It's like ricing your Linux distro, sure it's fun to spend that time but don't make the mistake of thinking it's productive, it's just another form of procrastination (or perhaps a hobby to put it more charitably).

vessenes 11 hours ago | parent [-]

I agree that a full linux distro compile as a matter of practice is a waste of time. But, doing it a few times is good if you want to understand your tools.

I don’t believe that top tier engineers just skip learning things because they might turn out to be dead-ends or incorporated into tools by someone else; in my experience they tend to be extremely interested in things that seem like minutiae to others when working on the bleeding edge, often implementing their own systems just to more fully understand the problem space.

If it’s a day job for someone and they are not ambitious, fine. But we are at hacker news. I would bet 99%+ of top tier software talent could tell you practical experience with ralph loops this year, or a homegrown variety, simply because they are an attempt to solve a very real engineering problem (early exit, shitty code/incorrect responses, poor context window length and capacity), and top tier software people expect more control of their engineering environment, and success using their tools than they’d get by just saying ‘meh, whatever, I don’t get this and I’ll just wait it out.’

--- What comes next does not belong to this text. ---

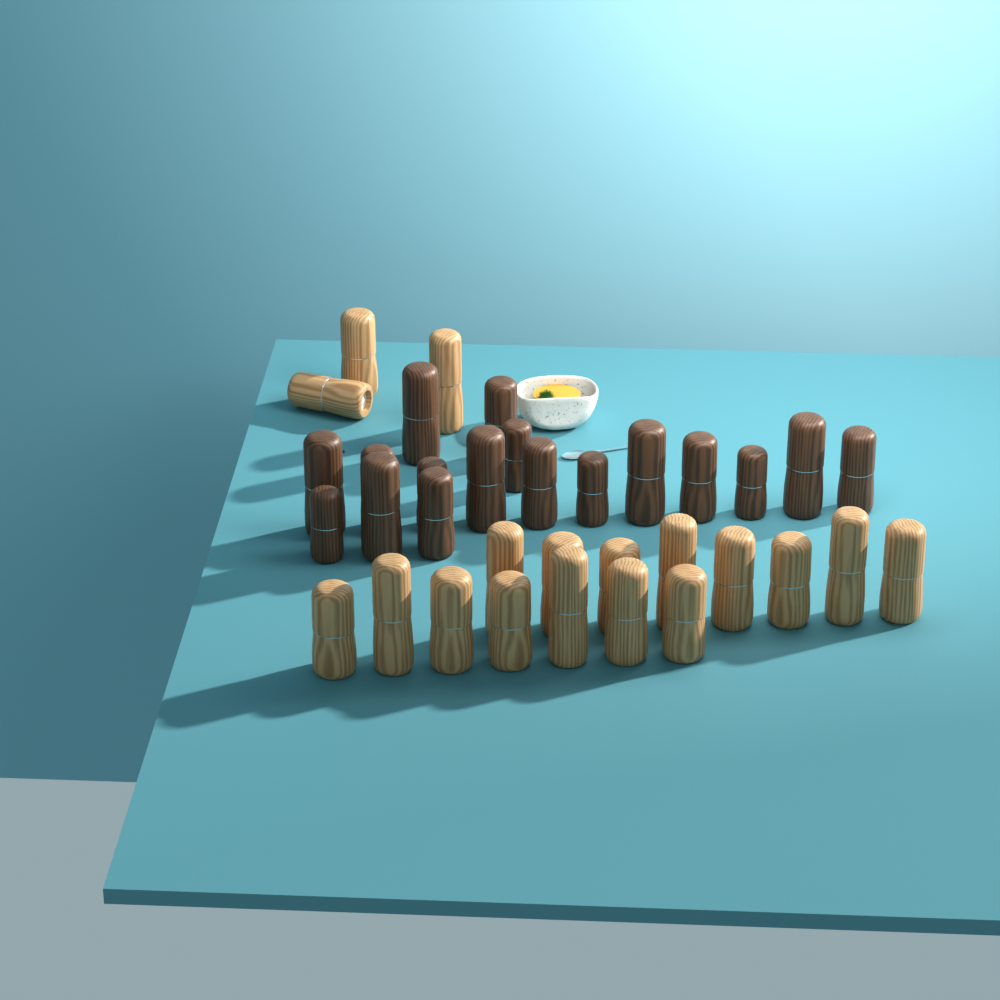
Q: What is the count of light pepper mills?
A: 18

roughly 2 days ago | parent | prev [-]

This one’s been particularly hard to sit out because the executive and managerial class are absolutely mainlining this stuff and pushing it hard on the rest of the organization, and so whether or not I want to keep up, I need to, because my job is to actually make stuff work and this stuff is a borderline existential risk to the quality of the systems I’m responsible for and rely on.

hnfong 2 days ago | parent [-]

Thus, in the situation you described, "someone else will tell you first" is your boss.